Souvent, cependant, des structures bien établies et les intérêts propres des intermédiaires empêchent une désintermédiation complète. Certains intermédiaires tentent d’exploiter cette évolution à leur propre avantage en mettant sur pied des solutions complètes dans un segment particulier à partir de services individuels fournis par divers prestataires. L’orientation vers le processus du client exige des fournisseurs qu’ils restructurent et informatisent radicalement leurs processus d’entreprise (par exemple, par le biais de la réingénierie des processus d’entreprise). L’objectif est de créer une proximité avec le client par la satisfaction optimale des besoins, l’individualisation des services du marché et l’accélération des processus commerciaux.

On observe une déconstruction croissante de la chaîne de valeur classique, des marchés d’approvisionnement aux marchés de vente. En d’autres termes, alors que la production était autrefois la partie la plus intéressante de la création de valeur, aujourd’hui elle est souvent la relation avec le client. Lorsqu’une entreprise associe d’autres entreprises indépendantes à la création de ses services marchands, des réseaux d’entreprises, appelés réseaux d’affaires, sont créés.

Les marchés électroniques sont souvent organisés par enchères. L’Internet, en particulier dans le cadre des ventes aux enchères, prouve sa force en tant que moyen d’information et de transaction. L’offre et la demande peuvent être rendues transparentes pour tous les acteurs du marché désireux de s’engager dans des transactions presque sans délai et sans restrictions locales. Les places de marché virtuelles sont de parfaits intermédiaires et créent la transparence sur des marchés auparavant inefficaces et fragmentés.

Types de e-commerce

Dans le commerce électronique, les modèles suivants de marché ou de transaction dominent :

B2B : le commerce entre entreprises (business-to-business) représente la plus grande part du commerce électronique en termes de chiffre d’affaires.
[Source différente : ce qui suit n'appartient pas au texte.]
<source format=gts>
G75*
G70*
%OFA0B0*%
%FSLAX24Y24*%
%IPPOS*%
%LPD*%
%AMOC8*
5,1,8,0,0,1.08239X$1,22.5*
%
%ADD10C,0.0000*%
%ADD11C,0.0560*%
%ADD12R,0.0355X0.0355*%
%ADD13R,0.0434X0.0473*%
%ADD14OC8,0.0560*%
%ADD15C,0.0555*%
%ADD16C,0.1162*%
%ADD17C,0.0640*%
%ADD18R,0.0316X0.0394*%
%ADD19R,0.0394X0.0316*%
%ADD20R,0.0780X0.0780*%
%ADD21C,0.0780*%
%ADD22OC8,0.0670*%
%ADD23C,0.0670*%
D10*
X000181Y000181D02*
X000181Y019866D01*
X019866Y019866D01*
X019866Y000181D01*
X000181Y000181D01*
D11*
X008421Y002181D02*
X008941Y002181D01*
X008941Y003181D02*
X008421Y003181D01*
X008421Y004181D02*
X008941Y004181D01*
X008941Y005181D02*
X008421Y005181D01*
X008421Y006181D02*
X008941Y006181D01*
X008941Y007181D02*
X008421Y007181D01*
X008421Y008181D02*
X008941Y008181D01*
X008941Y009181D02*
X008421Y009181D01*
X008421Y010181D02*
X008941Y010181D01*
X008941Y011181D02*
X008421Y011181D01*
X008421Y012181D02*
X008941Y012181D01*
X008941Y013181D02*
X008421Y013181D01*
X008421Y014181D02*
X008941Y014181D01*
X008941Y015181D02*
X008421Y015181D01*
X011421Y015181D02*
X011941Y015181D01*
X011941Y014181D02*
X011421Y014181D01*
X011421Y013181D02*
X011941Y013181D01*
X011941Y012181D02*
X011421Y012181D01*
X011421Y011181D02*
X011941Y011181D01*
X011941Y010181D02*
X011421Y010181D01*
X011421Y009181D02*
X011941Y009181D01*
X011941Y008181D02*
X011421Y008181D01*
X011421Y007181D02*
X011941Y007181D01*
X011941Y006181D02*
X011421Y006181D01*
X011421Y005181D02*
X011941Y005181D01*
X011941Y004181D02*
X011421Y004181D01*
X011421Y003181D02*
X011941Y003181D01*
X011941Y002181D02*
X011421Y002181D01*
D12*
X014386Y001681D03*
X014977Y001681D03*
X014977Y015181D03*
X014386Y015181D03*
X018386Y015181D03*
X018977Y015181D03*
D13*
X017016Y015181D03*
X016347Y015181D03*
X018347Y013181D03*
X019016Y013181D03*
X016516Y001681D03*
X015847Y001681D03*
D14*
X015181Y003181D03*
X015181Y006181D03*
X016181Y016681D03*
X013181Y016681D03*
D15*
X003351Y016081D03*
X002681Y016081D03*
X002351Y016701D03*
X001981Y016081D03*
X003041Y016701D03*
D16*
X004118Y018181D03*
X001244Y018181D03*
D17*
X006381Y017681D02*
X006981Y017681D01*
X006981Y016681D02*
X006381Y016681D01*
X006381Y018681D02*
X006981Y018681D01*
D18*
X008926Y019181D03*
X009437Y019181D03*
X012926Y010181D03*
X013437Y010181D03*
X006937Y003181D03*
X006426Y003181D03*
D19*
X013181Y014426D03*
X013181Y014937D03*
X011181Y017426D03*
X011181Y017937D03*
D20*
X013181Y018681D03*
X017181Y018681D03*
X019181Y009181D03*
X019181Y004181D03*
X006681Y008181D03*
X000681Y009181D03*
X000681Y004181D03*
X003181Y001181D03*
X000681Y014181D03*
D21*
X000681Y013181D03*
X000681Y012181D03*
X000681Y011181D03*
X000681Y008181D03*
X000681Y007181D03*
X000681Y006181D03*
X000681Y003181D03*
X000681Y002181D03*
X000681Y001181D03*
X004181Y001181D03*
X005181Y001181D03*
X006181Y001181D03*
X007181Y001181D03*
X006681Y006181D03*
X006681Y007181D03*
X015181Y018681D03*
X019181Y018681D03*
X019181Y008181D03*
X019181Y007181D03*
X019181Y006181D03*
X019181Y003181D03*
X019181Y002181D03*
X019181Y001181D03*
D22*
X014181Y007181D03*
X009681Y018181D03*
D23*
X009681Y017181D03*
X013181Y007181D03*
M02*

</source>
Les marchés interentreprises soutenus électroniquement sont connus depuis un certain temps, comme les banques (pour les opérations de paiement) ou les compagnies aériennes (réservations avec des systèmes tels que SABRE ou AMADEUS).
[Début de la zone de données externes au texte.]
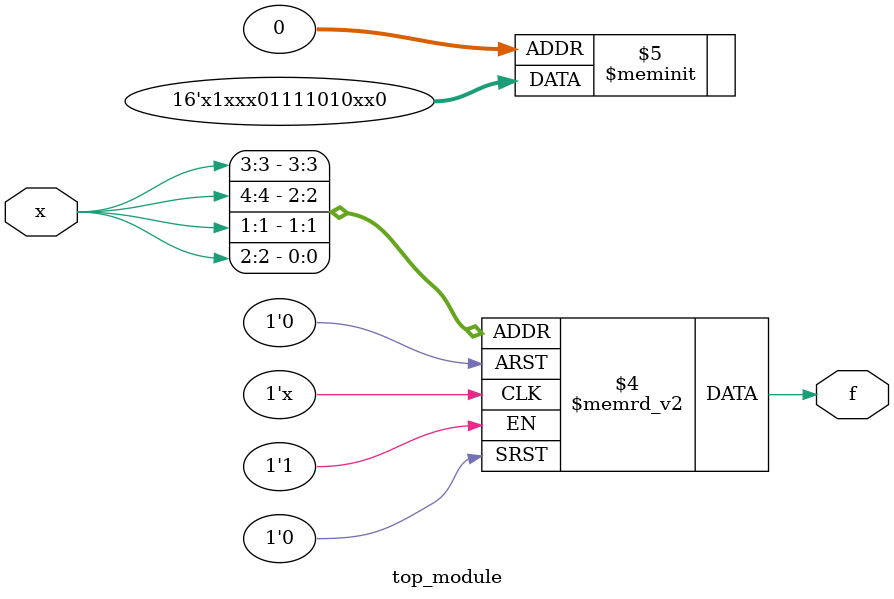
<source format=sv>
module top_module (
  input [4:1] x,
  output logic f
);
  
  always_comb begin
    case ({x[3], x[4], x[1], x[2]})
      4'b0000: f = 1'b0;
      4'b0001: f = 1'bx;  // don't care
      4'b0010: f = 1'bx;  // don't care
      4'b0011: f = 1'b0;
      4'b0100: f = 1'b1;
      4'b0101: f = 1'b0;
      4'b0110: f = 1'b1;
      4'b0111: f = 1'b1;
      4'b1000: f = 1'b1;
      4'b1001: f = 1'b1;
      4'b1010: f = 1'b0;
      4'b1011: f = 1'bx;  // don't care
      4'b1100: f = 1'bx;  // don't care
      4'b1101: f = 1'bx;  // don't care
      4'b1110: f = 1'b1;
      4'b1111: f = 1'bx;  // don't care
    endcase
  end
  
endmodule

</source>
B2C : il s’agit des modèles commerciaux impliquant le commerce électronique entre les entreprises et les clients finaux (business-to-consumer). On peut citer comme exemple la vente de livres et de disques, de cosmétiques et de vitamines, de voyages de vacances, d’accessoires automobiles ou de vêtements sur Internet.
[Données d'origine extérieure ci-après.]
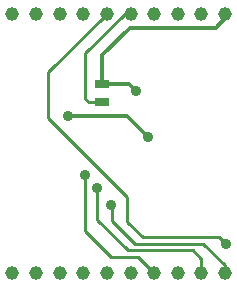
<source format=gtl>
G04 (created by PCBNEW (22-Jun-2014 BZR 4027)-stable) date Sun 21 Feb 2016 08:37:06 PM EET*
%MOIN*%
G04 Gerber Fmt 3.4, Leading zero omitted, Abs format*
%FSLAX34Y34*%
G01*
G70*
G90*
G04 APERTURE LIST*
%ADD10C,0.00590551*%
%ADD11R,0.045X0.025*%
%ADD12C,0.0452756*%
%ADD13C,0.035*%
%ADD14C,0.012*%
%ADD15C,0.01*%
G04 APERTURE END LIST*
G54D10*
G54D11*
X65236Y-41629D03*
X65236Y-42229D03*
G54D12*
X69342Y-39271D03*
X68555Y-39271D03*
X67767Y-39271D03*
X66980Y-39271D03*
X66192Y-39271D03*
X65405Y-39271D03*
X64618Y-39271D03*
X63830Y-39271D03*
X63043Y-39271D03*
X62255Y-39271D03*
X69342Y-47933D03*
X68555Y-47933D03*
X67767Y-47933D03*
X66980Y-47933D03*
X66192Y-47933D03*
X65405Y-47933D03*
X64618Y-47933D03*
X63830Y-47933D03*
X63043Y-47933D03*
X62255Y-47933D03*
G54D13*
X64114Y-42696D03*
X66771Y-43385D03*
X69389Y-46968D03*
X65078Y-45098D03*
X64665Y-44665D03*
X65551Y-45669D03*
X66358Y-41850D03*
G54D14*
X66082Y-42696D02*
X64114Y-42696D01*
X66771Y-43385D02*
X66082Y-42696D01*
G54D15*
X63444Y-41232D02*
X65405Y-39271D01*
X63444Y-42755D02*
X63444Y-41232D01*
X66082Y-45393D02*
X63444Y-42755D01*
X66082Y-46220D02*
X66082Y-45393D01*
X66594Y-46732D02*
X66082Y-46220D01*
X69153Y-46732D02*
X66594Y-46732D01*
X69389Y-46968D02*
X69153Y-46732D01*
X68555Y-47452D02*
X68555Y-47933D01*
X68267Y-47165D02*
X68555Y-47452D01*
X66102Y-47165D02*
X68267Y-47165D01*
X65078Y-46141D02*
X66102Y-47165D01*
X65078Y-45098D02*
X65078Y-46141D01*
X66448Y-47401D02*
X66980Y-47933D01*
X65531Y-47401D02*
X66448Y-47401D01*
X64665Y-46535D02*
X65531Y-47401D01*
X64665Y-44665D02*
X64665Y-46535D01*
X66192Y-39271D02*
X66003Y-39271D01*
X64807Y-42229D02*
X65236Y-42229D01*
X64685Y-42106D02*
X64807Y-42229D01*
X64685Y-40590D02*
X64685Y-42106D01*
X66003Y-39271D02*
X64685Y-40590D01*
X69342Y-47669D02*
X69342Y-47933D01*
X68622Y-46948D02*
X69342Y-47669D01*
X66338Y-46948D02*
X68622Y-46948D01*
X65570Y-46181D02*
X66338Y-46948D01*
X65570Y-45688D02*
X65570Y-46181D01*
X65551Y-45669D02*
X65570Y-45688D01*
G54D14*
X69342Y-39271D02*
X69342Y-39437D01*
X65236Y-40669D02*
X65236Y-41629D01*
X66161Y-39744D02*
X65236Y-40669D01*
X69035Y-39744D02*
X66161Y-39744D01*
X69342Y-39437D02*
X69035Y-39744D01*
X65236Y-41629D02*
X66137Y-41629D01*
X66137Y-41629D02*
X66358Y-41850D01*
M02*

</source>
C2C : Pour la relation de consommateur à consommateur, des modèles d’enchères sont fournis pour vendre ou transférer des articles usagés de particulier à particulier. Le C2C remplace pratiquement les marchés bien connus des petites annonces. Une variante est le P2P (peer to peer), un petit marché. L’exemple le plus connu est le site www.napster.com, sur lequel des morceaux de musique au format MP3 peuvent être échangés.

C2B : Ici, les particuliers s’adressent aux fabricants pour leur demander de soumettre une offre (de consommateur à entreprise). C2B est un segment du commerce électronique, petit mais innovant. La société américaine Priceline, par exemple, vend des billets d’avion aux enchères inversées. Les acheteurs fixent un prix maximum pour un vol particulier et reçoivent une offre des fournisseurs.

Un segment du commerce électronique qui ne se développe que lentement est celui de l’administration publique. Il est donc important de présenter ici l’éventail des services offerts par l’administration des villes et des communes ainsi qu’au niveau des États fédéraux et de rendre certaines procédures (par exemple les demandes de renseignements, les enregistrements, le traitement des impôts) transparentes et facilement accessibles.

Le commerce mobile (m-commerce) en est à ses débuts en tant que nouvelle forme de commerce électronique. La particularité du commerce mobile est l’utilisation des téléphones portables : Les transactions sont possibles quel que soit l’endroit où elles sont effectuées. Les nouvelles technologies et normes en matière de téléphonie mobile (telles que l’UMTS) permettent un débit de données plus élevé et la transmission rapide de graphiques et de séquences vidéo.